There was a silken rustling of doves' wings, as the flock scattered from in front of her on the grass, where, obedient to Dorothy's call, they had come like a cloud from the dove-cote perched high on a pole near by.

"Joseph," she cried, sending her shrill voice ahead of her as she walked along, "do you know that the last two new Devonshires have either strayed or been stolen?"

"So Trent told me." He spoke very calmly, letting several seconds intervene between question and answer, puffing his pipe meanwhile, while the fingers of one hand rested amongst the curly, fragrant locks lying against his knee.

"Told you! Then why, under the canopy, did n't ye tell me?" she demanded, as she now stood on the stone flagging in front of the veranda, her arms akimbo, while she peered at him with her little twinkling eyes.

He looked at her gravely, and as if thinking, but made no reply.

Her eyes fell, and she seemed embarrassed, for she said in a lower tone, and by way of explanation: "Because, you see, Joseph, I cannot look after the pans o' milk properly, if I know not how many cows there be to draw from. There was less milk by twenty pans, this e'en; and I was suspecting the new maid we've taken from over Oakum Bay way of making off with it for her own folk, when Pashar came in and said he was to go with Trent, to hunt for the missing Devonshires. And that was the first I'd heard of any strayed cattle."

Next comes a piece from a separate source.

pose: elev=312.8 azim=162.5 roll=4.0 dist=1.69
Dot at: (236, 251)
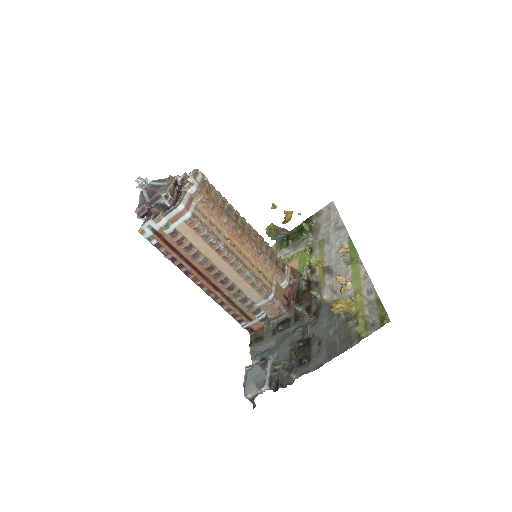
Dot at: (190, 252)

"And even had they not been missing, Penine, you had no right to think such evil o' the stranger," Joseph Devereux said reprovingly. "'T is a queer fashion, it seems to me, for a Christian woman to be so ready as you ever seem to be for thinking harsh things o' folk you may happen not to know well. Strangers are no more like to do evil than friends, say I."

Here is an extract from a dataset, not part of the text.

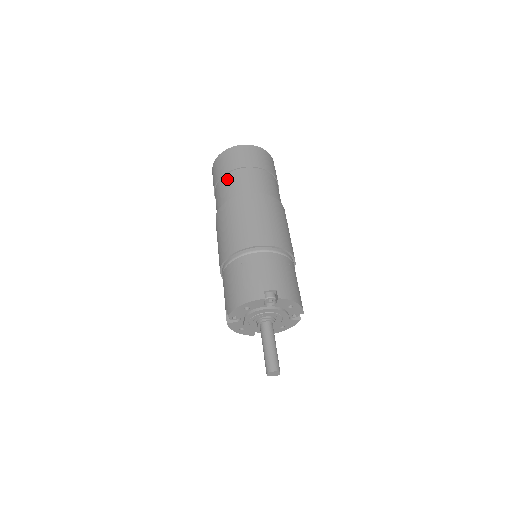
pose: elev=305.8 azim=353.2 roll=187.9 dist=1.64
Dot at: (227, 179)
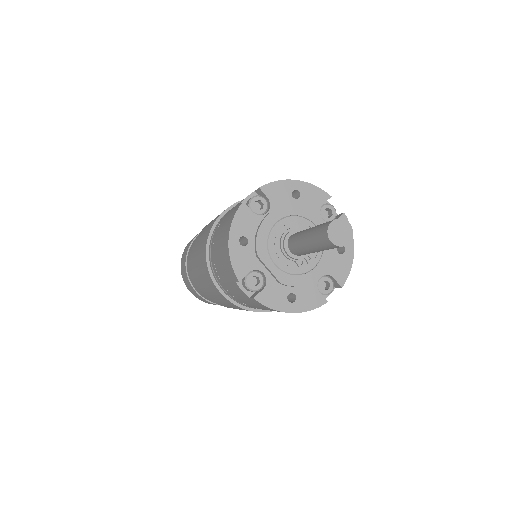
Dot at: (187, 260)
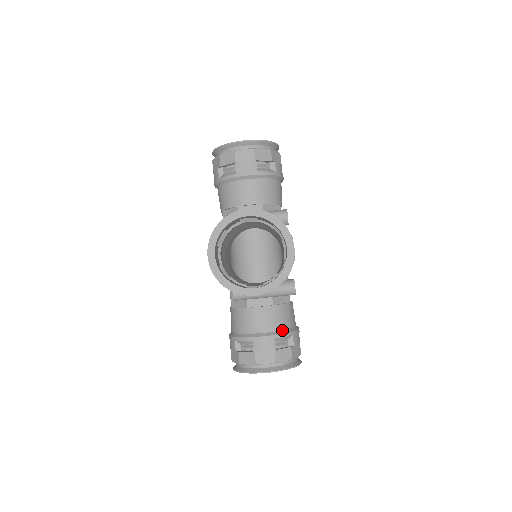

He now handed his pipe to Dot, who rapped the ashes out on the ground and returned it to him. He thanked the girl with the same courtesy he would have shown an utter stranger, while Aunt Penine, looking very much subdued, turned about and went back to the dairy.

Joseph Devereux was still a handsome man, with a dark, intellectual face, framed in a halo of silvery hair, worn long, as was the fashion, and confined by a black ribbon. About his throat was wrapped snowy linen lawn, fine as a cobweb, and woven on his own hand-looms by the women of his house, as was also that of the much ruffled shirt showing from the front of a buff waistcoat, gold-buttoned.

The same color was repeated in his top-boots, that came up to meet the breeches of dark cloth, fastened at the knee with steel buckles.

His tall figure was but slightly bowed; and there was a mixture of haughtiness and softness in his manner, very far removed from provincial brusqueness, and belonging rather to the days and surrounding of his ancestors than to the time in which he lived.

John, his son, was a more youthful picture of the father, but with a freer display of temper, – this due, perhaps, to his fewer years. But father and son were known alike for kindly and generous deeds, and as possessing a high ideal of truth and justice.